Una splendida immagine gotica troneggia in copertina; il titolo, Amen, non promette ballate strappamutande, l’inserto interno propone un bel teschio immortalato vicino a un crocifisso, le note tecniche sono ridotte al minimo e sull’altro lato, oltre ai testi vi è una foto di due dei componenti la band atti a visitare una galleria cimiteriale.

Questo il nero biglietto da visita di una delle ultime creature viniliche a 33 giri griffate Bloodrock Records. Protagonisti di questo viaggio negli inferi sono quattro musicisti di stanza fra Padova e Perugia, i Mourning Mist, che con Amen giungono al loro secondo lavoro ufficiale:  Ecnerual (violino), Kvasir (chitarra, basso, voce), Mid (batteria) e Saevum (voce).

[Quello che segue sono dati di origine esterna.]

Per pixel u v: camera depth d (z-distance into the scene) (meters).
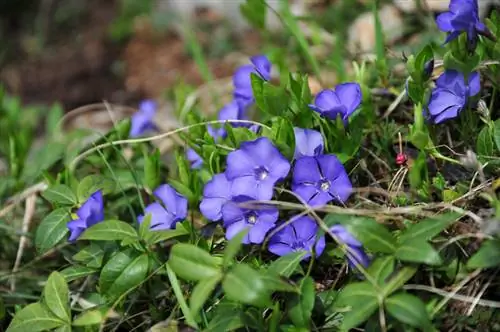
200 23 1.29
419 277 0.73
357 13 1.01
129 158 0.89
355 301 0.69
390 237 0.70
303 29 1.04
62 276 0.74
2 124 0.95
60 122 0.93
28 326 0.74
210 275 0.70
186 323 0.75
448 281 0.73
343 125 0.76
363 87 0.80
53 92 1.30
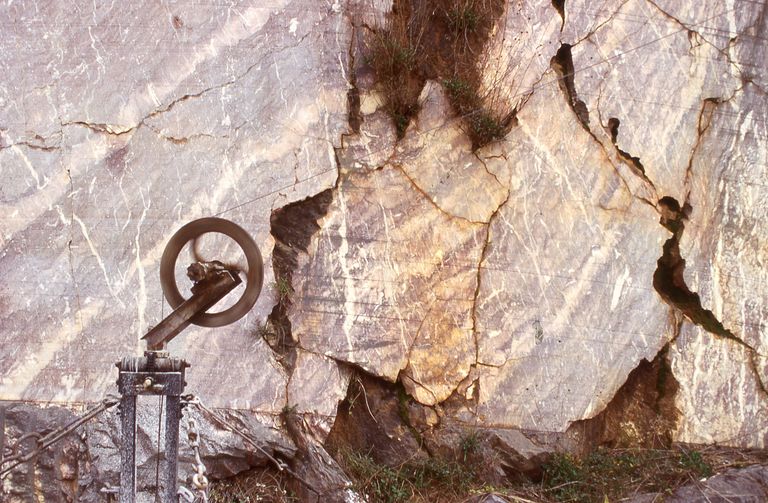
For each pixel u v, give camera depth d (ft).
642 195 20.29
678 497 18.12
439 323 19.04
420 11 19.63
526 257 19.57
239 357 17.98
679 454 19.35
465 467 18.49
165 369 12.54
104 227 17.84
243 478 17.40
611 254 20.03
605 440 19.80
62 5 18.06
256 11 18.69
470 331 19.17
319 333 18.47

L’album si compone di sei pezzi per trentacinque minuti di musica. La side A parte con la chitarra a mo’ di mannaia di Kvasir al servizio di un brano di classico doom caratterizzato da una voce salmodiante a formare il giusto contraltare con il sinistro violino di Ecnerual. “Ancient Ruins”: una litania color pece posta giustamente in apertura. Sale la velocità, quantomeno all’inizio, nella successiva “Isle Of Loss” e si rafforza l’idea, suggestionante, di stare ad ascoltare un vinile col suono che pare provenire dall’interno di una  cattedrale, senza nessuna presenza umana dentro, impregnata di musica heavy dark. “Blindness” chiude il primo lato del 33 giri rafforzando l’immaginario gotico di cui sopra.

True Values” incarna il primo pezzo della side B: ancora asce affilate come rasoi e un prevaricante violino a definirne la cifra. Da segnalare l’improvvisa accelerazione sul finale. “Betrayal” si dimena per più di metà brano a livello strumentale per poi trasformarsi nell’unico episodio nel quale si può intravedere uno squarcio di luce, dopo tante tenebre. A chiudere baracca e burattini è posta la title track, interamente strumentale, ove i quattro oscuri figuri “martellano” a dovere per lasciar spazio a tematiche atmosferiche sul finale.

Dopo più e più passate sotto la puntina del giradischi, l’impressione è che i Mourning Mist dispongano di altre nere frecce al proprio arco e che in Amen ne abbiano scoccate solo alcune. Le idee ci sono e risultano sufficientemente focalizzate, i presupposti per una  maturazione in grado di riversare sul prossimo disco il potenziale inespresso sono tangibili e si respirano a pieni polmoni attraverso quest’ultima creatura cimiteriale targata Bloodrock Records. La certezza è che l’Acciaio Italiano si fregia di un ulteriore, interessante e di prospettiva, combo doom.